» PASSAGE SHOWN:
● ● ● ● ●
Some people may be wondering what this strange box-shaped thing is they’ve been seeing around campus, tucked into the corners of posters, flyers or bookmarks. The easy answer is it’s a Quick Response code, or QR code. What it does is provide another means of reaching out to current and prospective students here and abroad, as well as professors and researchers around the world. Both the Faculty of Health and York International have started using them in the last few months.
These handy QR codes contain information that can take a viewer to almost anything with an Internet URL, such as a website, photo, poster, document or an audio or video file. “International students are very often familiar with the codes from back home and are eager to see where our codes lead them,” says Edward Fenner, web communications & publications assistant in the Office of the Associate Vice-President International. And, unlike an app, there is zero development time or cost.
● ● ● ● ●
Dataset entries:
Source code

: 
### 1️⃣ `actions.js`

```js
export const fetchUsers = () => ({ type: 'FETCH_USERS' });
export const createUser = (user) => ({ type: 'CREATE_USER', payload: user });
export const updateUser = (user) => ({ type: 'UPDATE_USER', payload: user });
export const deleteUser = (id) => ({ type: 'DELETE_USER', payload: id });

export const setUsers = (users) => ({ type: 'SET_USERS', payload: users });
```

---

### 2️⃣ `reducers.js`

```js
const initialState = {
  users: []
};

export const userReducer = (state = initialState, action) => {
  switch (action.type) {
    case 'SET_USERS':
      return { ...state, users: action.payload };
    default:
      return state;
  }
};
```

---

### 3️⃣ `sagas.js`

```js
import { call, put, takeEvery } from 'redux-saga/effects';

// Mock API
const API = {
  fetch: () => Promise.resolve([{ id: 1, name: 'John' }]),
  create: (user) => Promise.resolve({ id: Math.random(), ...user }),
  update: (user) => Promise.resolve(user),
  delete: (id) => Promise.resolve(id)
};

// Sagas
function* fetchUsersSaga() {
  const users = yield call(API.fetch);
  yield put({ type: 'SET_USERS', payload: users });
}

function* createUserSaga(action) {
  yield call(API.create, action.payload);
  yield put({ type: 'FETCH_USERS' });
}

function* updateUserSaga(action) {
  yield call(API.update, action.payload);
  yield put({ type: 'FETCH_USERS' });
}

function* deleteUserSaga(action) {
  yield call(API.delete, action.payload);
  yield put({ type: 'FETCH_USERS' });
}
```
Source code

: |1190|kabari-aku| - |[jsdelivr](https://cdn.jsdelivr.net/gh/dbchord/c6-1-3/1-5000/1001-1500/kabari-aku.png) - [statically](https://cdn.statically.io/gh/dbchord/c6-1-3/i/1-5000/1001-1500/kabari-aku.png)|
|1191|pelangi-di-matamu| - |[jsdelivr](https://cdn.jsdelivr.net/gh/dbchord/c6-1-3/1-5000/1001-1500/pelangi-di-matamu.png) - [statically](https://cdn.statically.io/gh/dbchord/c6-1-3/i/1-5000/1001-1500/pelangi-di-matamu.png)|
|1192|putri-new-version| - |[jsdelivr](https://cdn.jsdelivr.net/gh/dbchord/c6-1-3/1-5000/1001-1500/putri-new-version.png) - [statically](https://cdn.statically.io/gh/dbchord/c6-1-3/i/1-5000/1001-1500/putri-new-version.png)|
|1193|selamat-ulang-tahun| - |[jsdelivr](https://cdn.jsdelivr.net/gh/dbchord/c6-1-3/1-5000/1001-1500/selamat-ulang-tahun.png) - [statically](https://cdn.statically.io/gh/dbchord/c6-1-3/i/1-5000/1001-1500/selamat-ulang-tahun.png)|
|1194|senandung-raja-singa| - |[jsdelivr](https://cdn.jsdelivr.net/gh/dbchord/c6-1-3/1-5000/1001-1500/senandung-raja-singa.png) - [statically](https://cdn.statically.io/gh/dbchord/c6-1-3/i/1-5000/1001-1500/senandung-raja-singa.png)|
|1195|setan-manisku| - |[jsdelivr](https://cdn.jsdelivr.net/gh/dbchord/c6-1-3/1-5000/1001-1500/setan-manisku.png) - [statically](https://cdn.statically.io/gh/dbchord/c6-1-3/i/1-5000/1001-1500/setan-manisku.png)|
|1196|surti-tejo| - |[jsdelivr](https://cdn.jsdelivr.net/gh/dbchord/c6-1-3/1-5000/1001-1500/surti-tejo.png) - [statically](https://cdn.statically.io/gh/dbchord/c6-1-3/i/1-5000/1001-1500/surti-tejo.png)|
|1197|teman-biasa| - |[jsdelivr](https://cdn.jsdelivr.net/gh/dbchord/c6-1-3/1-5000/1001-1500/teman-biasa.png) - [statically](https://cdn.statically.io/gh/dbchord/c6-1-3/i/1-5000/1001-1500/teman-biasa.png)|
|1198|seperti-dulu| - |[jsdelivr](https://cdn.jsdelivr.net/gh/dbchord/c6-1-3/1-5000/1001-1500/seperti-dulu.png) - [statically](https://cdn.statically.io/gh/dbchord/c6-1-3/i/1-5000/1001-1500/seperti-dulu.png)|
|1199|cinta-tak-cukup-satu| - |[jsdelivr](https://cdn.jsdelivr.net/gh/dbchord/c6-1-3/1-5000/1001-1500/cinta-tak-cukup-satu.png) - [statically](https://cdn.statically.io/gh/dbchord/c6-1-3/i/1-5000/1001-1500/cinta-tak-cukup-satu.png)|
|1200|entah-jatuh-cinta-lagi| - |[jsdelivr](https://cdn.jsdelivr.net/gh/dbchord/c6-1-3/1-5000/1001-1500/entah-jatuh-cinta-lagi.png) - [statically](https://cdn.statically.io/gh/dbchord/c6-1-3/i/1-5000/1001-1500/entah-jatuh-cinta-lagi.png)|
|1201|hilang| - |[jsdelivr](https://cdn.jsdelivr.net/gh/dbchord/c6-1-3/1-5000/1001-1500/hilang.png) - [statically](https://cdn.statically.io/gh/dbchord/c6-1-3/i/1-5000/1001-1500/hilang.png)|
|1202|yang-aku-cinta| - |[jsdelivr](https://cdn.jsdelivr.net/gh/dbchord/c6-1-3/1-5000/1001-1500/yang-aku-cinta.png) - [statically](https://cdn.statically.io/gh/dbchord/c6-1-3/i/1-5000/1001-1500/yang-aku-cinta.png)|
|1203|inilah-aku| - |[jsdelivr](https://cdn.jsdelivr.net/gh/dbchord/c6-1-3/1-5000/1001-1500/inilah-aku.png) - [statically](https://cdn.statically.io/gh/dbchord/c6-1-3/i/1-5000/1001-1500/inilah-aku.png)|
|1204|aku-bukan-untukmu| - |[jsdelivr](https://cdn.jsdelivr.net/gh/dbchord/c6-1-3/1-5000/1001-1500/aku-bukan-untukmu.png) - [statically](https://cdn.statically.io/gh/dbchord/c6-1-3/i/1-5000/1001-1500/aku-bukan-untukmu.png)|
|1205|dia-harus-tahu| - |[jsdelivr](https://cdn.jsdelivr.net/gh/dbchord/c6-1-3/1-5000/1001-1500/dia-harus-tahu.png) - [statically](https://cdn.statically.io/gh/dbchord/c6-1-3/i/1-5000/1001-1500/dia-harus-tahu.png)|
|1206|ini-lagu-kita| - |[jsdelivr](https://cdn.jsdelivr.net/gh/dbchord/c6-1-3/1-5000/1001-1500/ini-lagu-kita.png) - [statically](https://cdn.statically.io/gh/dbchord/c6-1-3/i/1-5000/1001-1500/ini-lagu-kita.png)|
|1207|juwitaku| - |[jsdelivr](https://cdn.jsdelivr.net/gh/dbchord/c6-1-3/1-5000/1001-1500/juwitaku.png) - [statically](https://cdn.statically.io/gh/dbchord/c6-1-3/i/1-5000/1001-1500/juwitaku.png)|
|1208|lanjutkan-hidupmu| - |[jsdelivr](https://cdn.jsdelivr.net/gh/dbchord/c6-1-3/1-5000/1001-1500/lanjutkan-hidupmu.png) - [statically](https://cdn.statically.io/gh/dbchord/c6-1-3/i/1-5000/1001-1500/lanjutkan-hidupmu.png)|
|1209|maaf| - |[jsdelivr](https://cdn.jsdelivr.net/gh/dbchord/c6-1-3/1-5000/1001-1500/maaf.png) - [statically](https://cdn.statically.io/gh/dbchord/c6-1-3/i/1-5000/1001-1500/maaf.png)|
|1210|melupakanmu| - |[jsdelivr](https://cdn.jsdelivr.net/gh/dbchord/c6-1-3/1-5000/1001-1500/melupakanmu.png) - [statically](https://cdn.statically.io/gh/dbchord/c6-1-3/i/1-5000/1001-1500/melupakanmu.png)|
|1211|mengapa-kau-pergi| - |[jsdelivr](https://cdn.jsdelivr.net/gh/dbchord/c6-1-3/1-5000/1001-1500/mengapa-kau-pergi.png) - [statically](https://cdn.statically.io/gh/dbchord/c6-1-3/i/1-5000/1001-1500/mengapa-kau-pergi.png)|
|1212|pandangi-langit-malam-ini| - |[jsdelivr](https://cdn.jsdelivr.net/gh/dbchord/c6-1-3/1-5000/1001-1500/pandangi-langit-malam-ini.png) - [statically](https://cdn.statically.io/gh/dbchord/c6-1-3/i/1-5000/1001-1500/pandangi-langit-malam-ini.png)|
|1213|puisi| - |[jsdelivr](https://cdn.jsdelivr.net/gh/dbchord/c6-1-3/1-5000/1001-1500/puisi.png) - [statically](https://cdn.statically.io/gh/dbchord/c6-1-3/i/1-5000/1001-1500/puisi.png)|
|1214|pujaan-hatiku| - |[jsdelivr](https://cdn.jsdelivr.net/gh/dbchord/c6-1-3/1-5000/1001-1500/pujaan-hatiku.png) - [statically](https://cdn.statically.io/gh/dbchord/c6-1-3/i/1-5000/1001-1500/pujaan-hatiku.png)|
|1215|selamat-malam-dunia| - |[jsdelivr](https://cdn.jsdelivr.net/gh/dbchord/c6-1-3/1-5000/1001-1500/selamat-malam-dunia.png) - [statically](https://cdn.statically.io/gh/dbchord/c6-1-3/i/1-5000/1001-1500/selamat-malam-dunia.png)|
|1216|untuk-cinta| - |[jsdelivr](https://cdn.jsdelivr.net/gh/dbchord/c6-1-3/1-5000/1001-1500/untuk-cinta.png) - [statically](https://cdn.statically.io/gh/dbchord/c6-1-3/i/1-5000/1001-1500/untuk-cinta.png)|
● ● ● ● ●
» REQUIRED WORK:
1. Reproduce the passage on QR codes between "Some people may" and "last few months.", inclusive.
2. Translate this sentence from the passage on QR codes into Spanish: "And, unlike an app, there is zero development time or cost."
3. Carry on the passage about QR codes on campus past its final sentence.

» RESPONSES TO THE EXERCISE:
1.
Some people may be wondering what this strange box-shaped thing is they’ve been seeing around campus, tucked into the corners of posters, flyers or bookmarks. The easy answer is it’s a Quick Response code, or QR code. What it does is provide another means of reaching out to current and prospective students here and abroad, as well as professors and researchers around the world. Both the Faculty of Health and York International have started using them in the last few months.

2. Y, a diferencia de una aplicación, no hay tiempo ni costo de desarrollo.

3.
The QR codes do require a web-enabled phone with a camera and a code reader installed, which can usually be downloaded online for free for most phone brands, such as BlackBerry or iPhone (a leading app maker is ScanLife). Next, just aim the phone’s camera at the QR code and shoot and scan. “Depending on the reader, a URL or file will load or a request to load will be made,” says Fenner. They save time – no more scribbling URLs on corners of papers or keying in long URLs with the possibility of error.
Left: One of the ways the Faculty of Health is tapping into technology is by using QR codes to reach out to current and prospective students
“They also enable us, we believe, to help capture interest faster and retain interest longer because the codes lead the students to URLs or other information they can save on their phones and refer to later,” says Fenner.
York International started using them to help promote events, programs and information, and uses the codes on flyers, handouts, posters, booklets, signage and its window box in the York Lanes colonnade. For the Faculty of Health, Nora Gubins, director of communications & external relations, says they are uses to take students to the Faculty’s future students’ page. They can also be used on maps and signs to relay directions, contact information or to direct them to a website.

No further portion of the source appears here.